The difference between analog and digital

If we ignore the actual source sounds, a bog part of the sound of analog devices are the inherent differences between repetitions of the same note. In other words, a repeated sound on an analog device will often change somewhat over time, whereas a repeated digital sample will often have a “machine gun” effect.

Here’s a really good, rel-life example of this concept, created by first recording a repeated riff on a Boss DR-100 drum machine, then simply repeating a sample of one of the sounds:

“A short comparison between the always moving analog sound vs a sample of the same source. I used my Boss DR-110, analog drum machine that lacks any sound controls other than main volume, balance and accent level (used in mid position in this example). First you can hear the 16th snare pattern, recorded straight from the DR-110; then I took one of the recorded snare hits and pasted it several times to create the same pattern.”

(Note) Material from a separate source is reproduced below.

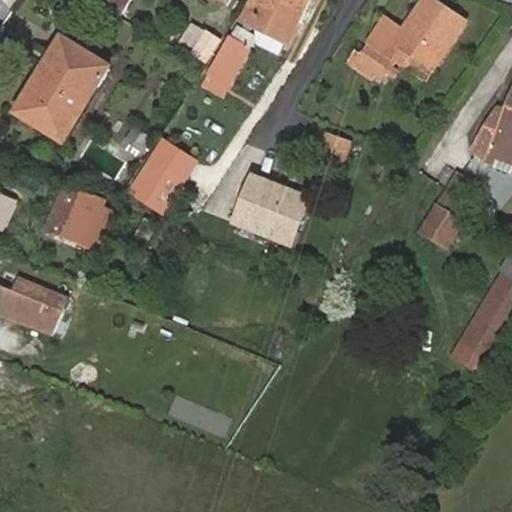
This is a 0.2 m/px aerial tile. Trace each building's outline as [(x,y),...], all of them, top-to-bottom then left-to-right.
[(114,0),(129,8),(133,0),(114,0)] [(256,0),(245,20),(280,38),(293,15),(301,19),(311,0),(256,0)] [(427,0),(398,40),(378,26),(358,57),(366,64),(365,68),(382,81),(407,48),(437,67),(467,22),(432,0),(427,0)] [(192,51),(209,61),(223,39),(205,29),(192,51)] [(259,41),(239,30),(205,83),(226,97),(259,41)] [(88,88),(96,94),(114,66),(63,35),(17,110),(59,136),(88,88)] [(67,140),(96,94),(88,88),(59,136),(67,140)] [(511,96),(506,110),(501,108),(475,150),(484,156),(487,152),(511,160),(511,96)] [(152,136),(135,125),(119,151),(137,161),(152,136)] [(351,142),(330,134),(322,155),(343,163),(351,142)] [(184,179),(153,161),(134,192),(165,212),(184,179)] [(460,171),(421,236),(450,248),(466,219),(460,216),(479,182),(460,171)] [(253,175),(225,218),(284,239),(309,195),(253,175)] [(98,216),(74,207),(63,237),(86,246),(98,216)] [(485,371),(511,328),(511,267),(457,354),(485,371)] [(0,311),(36,327),(45,304),(0,285),(0,311)] [(45,304),(36,327),(55,334),(66,312),(45,304)]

The same could be done on any number of analog drum boxes, most famously on the TR-808.

One Response to The difference between analog and digital
  1. midijunkie Reply

    to the untrained ear they sound the same. even i had to listen to it a couple of times to notice the difference. the first part of the wave if you listen carefully the sound seems to pan i.e. jump from ear to ear but its just change in intensity giving the impression that its panning. the second the “sample” sounds mechanical almost robotic. it has no varience in its tonal structure.

    once again like i said you HAVE to listen CAREFULLY. then you’ll hear the difference.